[Start of section]
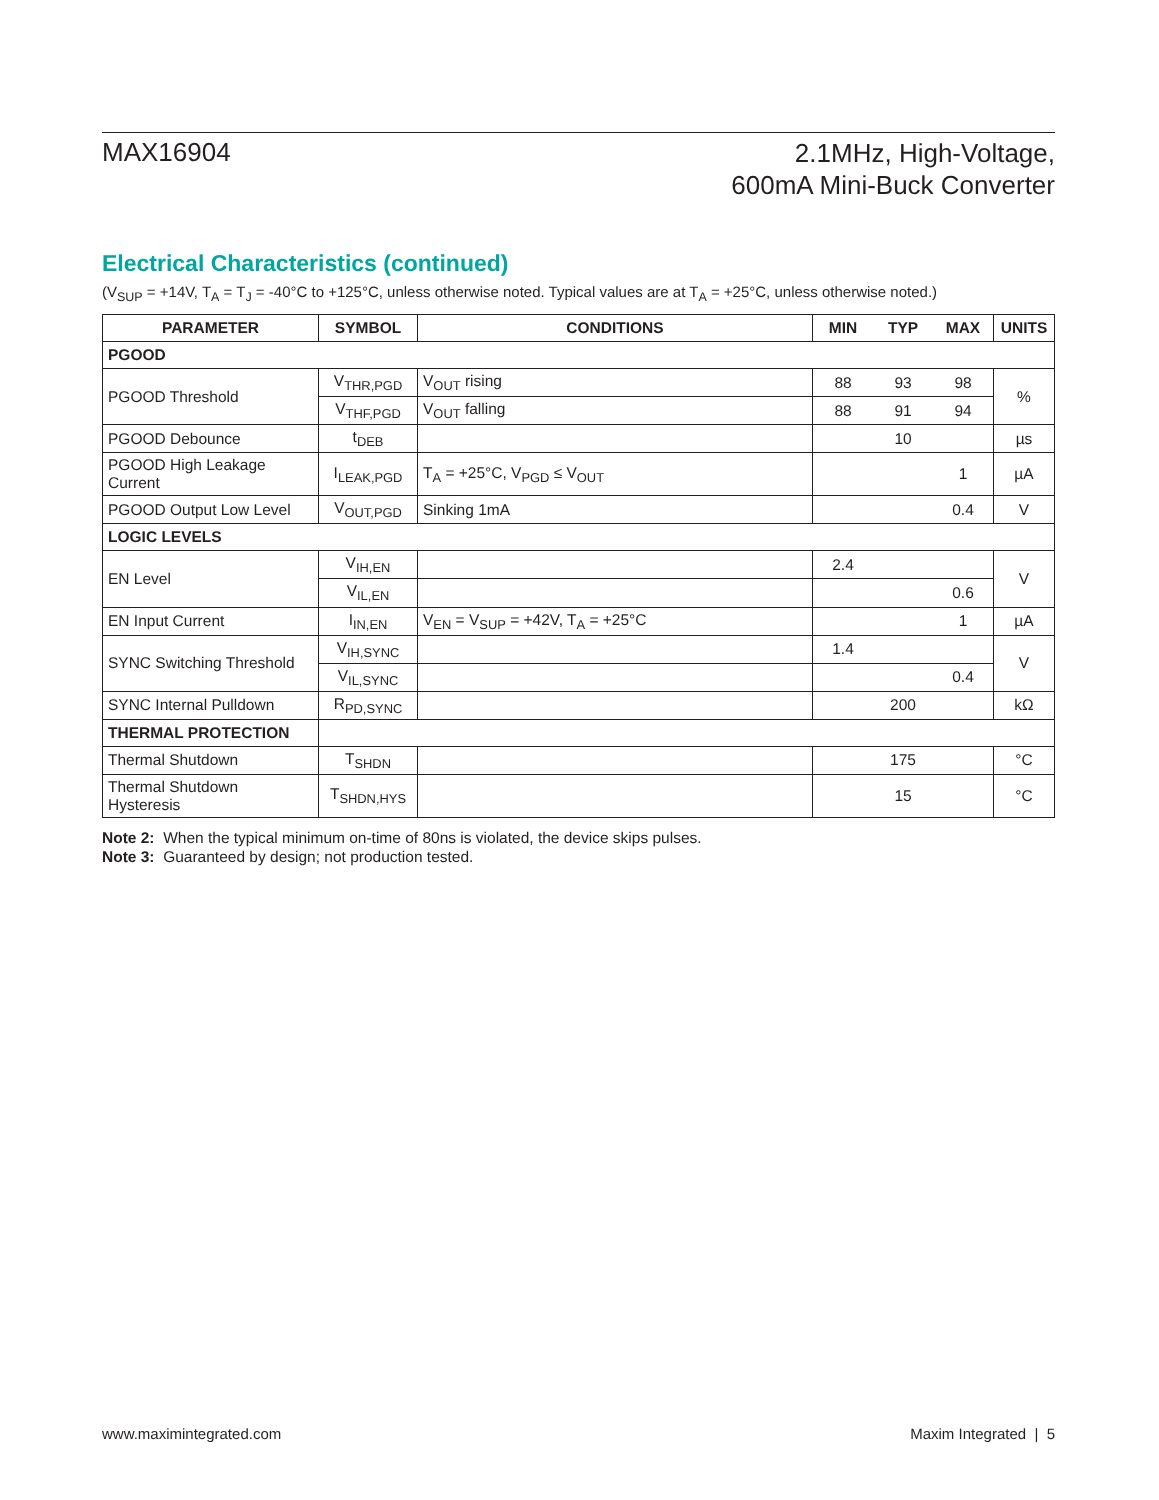MAX16904
2.1MHz, High-Voltage,
600mA Mini-Buck Converter
Electrical Characteristics (continued)
(V<sub>SUP</sub> = +14V, T<sub>A</sub> = T<sub>J</sub> = -40°C to +125°C, unless otherwise noted. Typical values are at T<sub>A</sub> = +25°C, unless otherwise noted.)
| PARAMETER | SYMBOL | CONDITIONS | MIN | TYP | MAX | UNITS |
| --- | --- | --- | --- | --- | --- | --- |
| PGOOD | | | | | | |
| PGOOD Threshold | V<sub>THR,PGD</sub> | V<sub>OUT</sub> rising | 88 | 93 | 98 | % |
| | V<sub>THF,PGD</sub> | V<sub>OUT</sub> falling | 88 | 91 | 94 | |
| PGOOD Debounce | t<sub>DEB</sub> | | | 10 | | µs |
| PGOOD High Leakage Current | I<sub>LEAK,PGD</sub> | T<sub>A</sub> = +25°C, V<sub>PGD</sub> ≤ V<sub>OUT</sub> | | | 1 | µA |
| PGOOD Output Low Level | V<sub>OUT,PGD</sub> | Sinking 1mA | | | 0.4 | V |
| LOGIC LEVELS | | | | | | |
| EN Level | V<sub>IH,EN</sub> | | 2.4 | | | V |
| | V<sub>IL,EN</sub> | | | | 0.6 | |
| EN Input Current | I<sub>IN,EN</sub> | V<sub>EN</sub> = V<sub>SUP</sub> = +42V, T<sub>A</sub> = +25°C | | | 1 | µA |
| SYNC Switching Threshold | V<sub>IH,SYNC</sub> | | 1.4 | | | V |
| | V<sub>IL,SYNC</sub> | | | | 0.4 | |
| SYNC Internal Pulldown | R<sub>PD,SYNC</sub> | | | 200 | | kΩ |
| THERMAL PROTECTION | | | | | | |
| Thermal Shutdown | T<sub>SHDN</sub> | | | 175 | | °C |
| Thermal Shutdown Hysteresis | T<sub>SHDN,HYS</sub> | | | 15 | | °C |
Note 2: When the typical minimum on-time of 80ns is violated, the device skips pulses.
Note 3: Guaranteed by design; not production tested.
www.maximintegrated.com Maxim Integrated | 5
[End of section]
● **WORK TASK**
Print out the records in full and exactly, dropping every picture.

● **YOUR RESPONSE**
MAX16904
2.1MHz, High-Voltage,
600mA Mini-Buck Converter
Electrical Characteristics (continued)
(V<sub>SUP</sub> = +14V, T<sub>A</sub> = T<sub>J</sub> = -40°C to +125°C, unless otherwise noted. Typical values are at T<sub>A</sub> = +25°C, unless otherwise noted.)
| PARAMETER | SYMBOL | CONDITIONS | MIN | TYP | MAX | UNITS |
| --- | --- | --- | --- | --- | --- | --- |
| PGOOD | | | | | | |
| PGOOD Threshold | V<sub>THR,PGD</sub> | V<sub>OUT</sub> rising | 88 | 93 | 98 | % |
| | V<sub>THF,PGD</sub> | V<sub>OUT</sub> falling | 88 | 91 | 94 | |
| PGOOD Debounce | t<sub>DEB</sub> | | | 10 | | µs |
| PGOOD High Leakage Current | I<sub>LEAK,PGD</sub> | T<sub>A</sub> = +25°C, V<sub>PGD</sub> ≤ V<sub>OUT</sub> | | | 1 | µA |
| PGOOD Output Low Level | V<sub>OUT,PGD</sub> | Sinking 1mA | | | 0.4 | V |
| LOGIC LEVELS | | | | | | |
| EN Level | V<sub>IH,EN</sub> | | 2.4 | | | V |
| | V<sub>IL,EN</sub> | | | | 0.6 | |
| EN Input Current | I<sub>IN,EN</sub> | V<sub>EN</sub> = V<sub>SUP</sub> = +42V, T<sub>A</sub> = +25°C | | | 1 | µA |
| SYNC Switching Threshold | V<sub>IH,SYNC</sub> | | 1.4 | | | V |
| | V<sub>IL,SYNC</sub> | | | | 0.4 | |
| SYNC Internal Pulldown | R<sub>PD,SYNC</sub> | | | 200 | | kΩ |
| THERMAL PROTECTION | | | | | | |
| Thermal Shutdown | T<sub>SHDN</sub> | | | 175 | | °C |
| Thermal Shutdown Hysteresis | T<sub>SHDN,HYS</sub> | | | 15 | | °C |
Note 2: When the typical minimum on-time of 80ns is violated, the device skips pulses.
Note 3: Guaranteed by design; not production tested.
www.maximintegrated.com Maxim Integrated | 5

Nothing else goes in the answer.